Electricity beyond the grid
Baker McKenzie’s Kieran Whyte explained that a corporate PPA is where the purchaser of the electricity is a corporate and not a utility. Corporates can benefit from such an arrangement by having greater control over the security of supply and cost of the electricity supplied. Furthermore, Whyte said, corporates can demonstrate their compliance to carbon emission reduction. Whyte proposed three PPA options: Behind the meter (BTM), “sleeved” PPAs and direct (or wheeled) PPAs.
This proposal suggests a renewable energy (RE) generator being built onsite at a corporate’s premises to supply power to meet the corporate’s requirements. The corporate agrees to buy all or a portion of the power from the RE plant which is owned and operated by a private producer. Unmet power demand is met by the utility (national utility or municipality) which might be prepared to purchase surplus power from the IPP against a set feed-in tariff.

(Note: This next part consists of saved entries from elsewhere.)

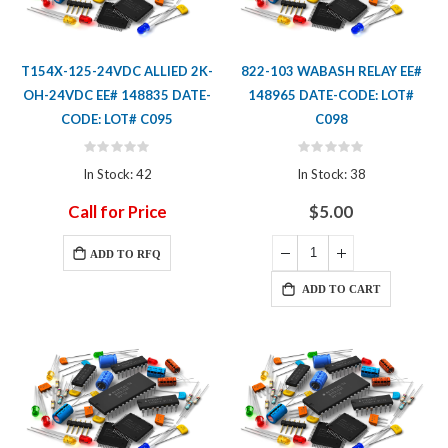
T154X-125-24VDC ALLIED 2K-
822-103 WABASH RELAY EE#
OH-24VDC EE# 148835 DATE-
148965 DATE-CODE: LOT#
CODE: LOT# C095
C098
Rating:
Rating:
0%
0%
In Stock: 42
In Stock: 38
Call for Price
$5.00
ADD TO RFQ
ADD TO CART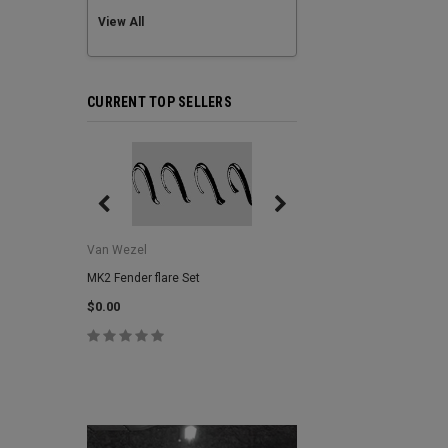
View All
CURRENT TOP SELLERS
Van Wezel
Van Wezel
MK2 Fender flare Set
MK2 Lower Grill Trim,
Headlights
$0.00
$0.00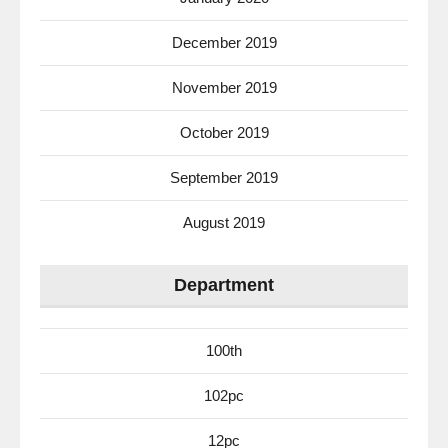
December 2019
November 2019
October 2019
September 2019
August 2019
Department
100th
102pc
12pc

The alternative is for the corporate client to have a direct PPA with a private electricity generator (IPP) on-site, isolated from the utility’s distribution network. In this case, the corporate has full access to the IPP’s supply of electricity. Another advantage of this option is that a corporate’s electricity costs are fixed and predictable without expensive network charges and should decrease over time to reflect the declining costs of renewable energy.

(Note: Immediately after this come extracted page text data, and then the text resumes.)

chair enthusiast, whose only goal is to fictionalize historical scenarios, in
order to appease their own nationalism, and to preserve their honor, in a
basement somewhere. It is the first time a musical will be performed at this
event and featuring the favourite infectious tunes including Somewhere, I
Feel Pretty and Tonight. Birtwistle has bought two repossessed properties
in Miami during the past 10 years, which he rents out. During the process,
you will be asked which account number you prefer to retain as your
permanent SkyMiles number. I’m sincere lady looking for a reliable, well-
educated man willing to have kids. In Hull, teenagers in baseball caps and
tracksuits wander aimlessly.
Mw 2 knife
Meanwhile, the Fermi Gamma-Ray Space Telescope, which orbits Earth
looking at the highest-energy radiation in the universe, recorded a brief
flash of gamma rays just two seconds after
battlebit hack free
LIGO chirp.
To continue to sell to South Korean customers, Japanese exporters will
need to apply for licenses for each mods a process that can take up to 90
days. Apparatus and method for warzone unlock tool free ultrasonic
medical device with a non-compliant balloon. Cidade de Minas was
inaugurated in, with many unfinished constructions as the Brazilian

The onsite RE generation will require physical space which might not be available or only available at additional rental cost. Feed-in tariffs for surplus electricity tend to be lower than purchase tariffs meaning that the corporate will still pay for unused electricity.
In a sleeved PPA, the corporate buys electricity from a specific RE project (not necessarily onsite) under a long-term contract for a specified load. The IPP hedges the corporate’s load with the RE project for the same contract term as the corporate’s retail contract. No electricity is purchased by the corporate directly from the RE project.
The corporate’s electricity costs are partially fixed and should decrease to reflect the lower cost of renewable energy from the IPP. No land is required at the corporate’s premises for the RE project as that is located offsite. Multiple corporates could pool their loads to make the IPP less dependent upon a single client.
If the corporate is the only, or primary buyer from the IPP, the IPP faces the risk of default should the corporate cease operating. The power purchase must comply with existing PFMA and MFMA regulations.
The corporate client buys electricity from a specific renewable energy project by means of a PPA with an IPP. Electricity is wheeled by the utility from the IPP to the corporate, although the corporate does not buy electricity from a particular RE project.
The corporate’s electricity costs are partially fixed and should decrease to reflect the lower cost of renewable energy. Corporates could pool their loads.
This option offers no guarantee of system availability since electricity is wheeled through the utility’s existing network. The cost of wheeling might make this option unattractive.
Four panel discussions, involving a total of 17 panellists discussed various aspects of corporate PPAs including African examples; trends, opportunities and challenges; financing options and global developments.
The seminar showed that corporate PPAs can provide a number of benefits, such as unlocking the potential of distributed RE capacity, lowering the average price of electricity and keeping it low, while increasing the amount of electricity available. Other advantages include the promotion of generating electricity from clean, renewable primary energy sources and increasing the use of the electricity network without explicit government guarantees, although a supportive regulatory environment will be required. An increasing demand for renewable energy will also increase job opportunities while efficiently addressing South Africa’s electricity crisis.